Task instructions: Reproduce all of the data exactly.

[Items listed in a dataset]
◆ ◆ ◆ ◆ ◆

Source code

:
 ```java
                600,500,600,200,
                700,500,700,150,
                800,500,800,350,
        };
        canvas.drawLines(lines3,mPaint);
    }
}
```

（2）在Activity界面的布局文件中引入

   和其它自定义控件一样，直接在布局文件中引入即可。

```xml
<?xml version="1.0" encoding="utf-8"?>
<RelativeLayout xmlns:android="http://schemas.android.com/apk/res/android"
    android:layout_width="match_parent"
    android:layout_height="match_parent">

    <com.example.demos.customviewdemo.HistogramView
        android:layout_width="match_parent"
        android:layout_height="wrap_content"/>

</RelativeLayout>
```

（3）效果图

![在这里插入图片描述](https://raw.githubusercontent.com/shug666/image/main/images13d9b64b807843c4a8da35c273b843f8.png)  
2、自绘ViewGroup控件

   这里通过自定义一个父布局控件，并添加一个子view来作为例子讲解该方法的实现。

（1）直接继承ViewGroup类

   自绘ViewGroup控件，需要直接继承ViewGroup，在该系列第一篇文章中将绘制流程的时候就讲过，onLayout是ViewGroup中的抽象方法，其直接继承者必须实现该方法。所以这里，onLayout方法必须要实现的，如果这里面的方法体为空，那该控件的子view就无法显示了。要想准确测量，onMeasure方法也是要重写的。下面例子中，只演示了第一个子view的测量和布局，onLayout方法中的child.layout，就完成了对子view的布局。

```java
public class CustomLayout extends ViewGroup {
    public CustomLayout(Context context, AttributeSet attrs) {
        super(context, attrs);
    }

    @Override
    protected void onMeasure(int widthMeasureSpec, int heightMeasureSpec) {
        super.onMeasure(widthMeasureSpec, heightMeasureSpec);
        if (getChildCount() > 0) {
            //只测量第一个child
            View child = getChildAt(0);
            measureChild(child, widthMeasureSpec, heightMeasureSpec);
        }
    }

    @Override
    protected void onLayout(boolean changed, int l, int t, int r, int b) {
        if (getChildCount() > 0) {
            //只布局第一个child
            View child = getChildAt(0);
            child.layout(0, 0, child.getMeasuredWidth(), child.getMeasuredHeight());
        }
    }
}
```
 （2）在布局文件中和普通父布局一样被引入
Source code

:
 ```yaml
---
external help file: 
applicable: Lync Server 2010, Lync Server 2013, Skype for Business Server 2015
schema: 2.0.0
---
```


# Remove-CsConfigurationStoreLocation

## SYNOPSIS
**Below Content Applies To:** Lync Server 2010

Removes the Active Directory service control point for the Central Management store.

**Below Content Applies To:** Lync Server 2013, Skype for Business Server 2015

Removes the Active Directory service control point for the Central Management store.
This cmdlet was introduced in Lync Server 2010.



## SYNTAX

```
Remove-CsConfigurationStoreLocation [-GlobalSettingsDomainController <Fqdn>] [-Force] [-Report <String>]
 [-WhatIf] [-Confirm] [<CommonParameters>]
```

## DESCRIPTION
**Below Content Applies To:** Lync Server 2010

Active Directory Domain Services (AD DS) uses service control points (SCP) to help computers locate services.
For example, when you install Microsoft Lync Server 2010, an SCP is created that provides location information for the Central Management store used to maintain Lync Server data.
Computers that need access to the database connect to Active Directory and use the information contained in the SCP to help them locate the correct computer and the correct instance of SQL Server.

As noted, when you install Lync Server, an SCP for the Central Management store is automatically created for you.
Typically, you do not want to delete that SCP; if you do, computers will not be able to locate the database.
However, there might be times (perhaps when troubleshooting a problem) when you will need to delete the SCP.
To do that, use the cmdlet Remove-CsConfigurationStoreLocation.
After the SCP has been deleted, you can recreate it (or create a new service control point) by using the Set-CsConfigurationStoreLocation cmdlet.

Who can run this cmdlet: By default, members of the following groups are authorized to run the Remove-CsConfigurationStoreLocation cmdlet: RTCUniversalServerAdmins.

◆ ◆ ◆ ◆ ◆

Result of the exercise:
Source code

:
 ```java
                600,500,600,200,
                700,500,700,150,
                800,500,800,350,
        };
        canvas.drawLines(lines3,mPaint);
    }
}
```

（2）在Activity界面的布局文件中引入

   和其它自定义控件一样，直接在布局文件中引入即可。

```xml
<?xml version="1.0" encoding="utf-8"?>
<RelativeLayout xmlns:android="http://schemas.android.com/apk/res/android"
    android:layout_width="match_parent"
    android:layout_height="match_parent">

    <com.example.demos.customviewdemo.HistogramView
        android:layout_width="match_parent"
        android:layout_height="wrap_content"/>

</RelativeLayout>
```

（3）效果图

![在这里插入图片描述](https://raw.githubusercontent.com/shug666/image/main/images13d9b64b807843c4a8da35c273b843f8.png)  
2、自绘ViewGroup控件

   这里通过自定义一个父布局控件，并添加一个子view来作为例子讲解该方法的实现。

（1）直接继承ViewGroup类

   自绘ViewGroup控件，需要直接继承ViewGroup，在该系列第一篇文章中将绘制流程的时候就讲过，onLayout是ViewGroup中的抽象方法，其直接继承者必须实现该方法。所以这里，onLayout方法必须要实现的，如果这里面的方法体为空，那该控件的子view就无法显示了。要想准确测量，onMeasure方法也是要重写的。下面例子中，只演示了第一个子view的测量和布局，onLayout方法中的child.layout，就完成了对子view的布局。

```java
public class CustomLayout extends ViewGroup {
    public CustomLayout(Context context, AttributeSet attrs) {
        super(context, attrs);
    }

    @Override
    protected void onMeasure(int widthMeasureSpec, int heightMeasureSpec) {
        super.onMeasure(widthMeasureSpec, heightMeasureSpec);
        if (getChildCount() > 0) {
            //只测量第一个child
            View child = getChildAt(0);
            measureChild(child, widthMeasureSpec, heightMeasureSpec);
        }
    }

    @Override
    protected void onLayout(boolean changed, int l, int t, int r, int b) {
        if (getChildCount() > 0) {
            //只布局第一个child
            View child = getChildAt(0);
            child.layout(0, 0, child.getMeasuredWidth(), child.getMeasuredHeight());
        }
    }
}
```
 （2）在布局文件中和普通父布局一样被引入
Source code

:
 ```yaml
---
external help file: 
applicable: Lync Server 2010, Lync Server 2013, Skype for Business Server 2015
schema: 2.0.0
---
```


# Remove-CsConfigurationStoreLocation

## SYNOPSIS
**Below Content Applies To:** Lync Server 2010

Removes the Active Directory service control point for the Central Management store.

**Below Content Applies To:** Lync Server 2013, Skype for Business Server 2015

Removes the Active Directory service control point for the Central Management store.
This cmdlet was introduced in Lync Server 2010.



## SYNTAX

```
Remove-CsConfigurationStoreLocation [-GlobalSettingsDomainController <Fqdn>] [-Force] [-Report <String>]
 [-WhatIf] [-Confirm] [<CommonParameters>]
```

## DESCRIPTION
**Below Content Applies To:** Lync Server 2010

Active Directory Domain Services (AD DS) uses service control points (SCP) to help computers locate services.
For example, when you install Microsoft Lync Server 2010, an SCP is created that provides location information for the Central Management store used to maintain Lync Server data.
Computers that need access to the database connect to Active Directory and use the information contained in the SCP to help them locate the correct computer and the correct instance of SQL Server.

As noted, when you install Lync Server, an SCP for the Central Management store is automatically created for you.
Typically, you do not want to delete that SCP; if you do, computers will not be able to locate the database.
However, there might be times (perhaps when troubleshooting a problem) when you will need to delete the SCP.
To do that, use the cmdlet Remove-CsConfigurationStoreLocation.
After the SCP has been deleted, you can recreate it (or create a new service control point) by using the Set-CsConfigurationStoreLocation cmdlet.

Who can run this cmdlet: By default, members of the following groups are authorized to run the Remove-CsConfigurationStoreLocation cmdlet: RTCUniversalServerAdmins.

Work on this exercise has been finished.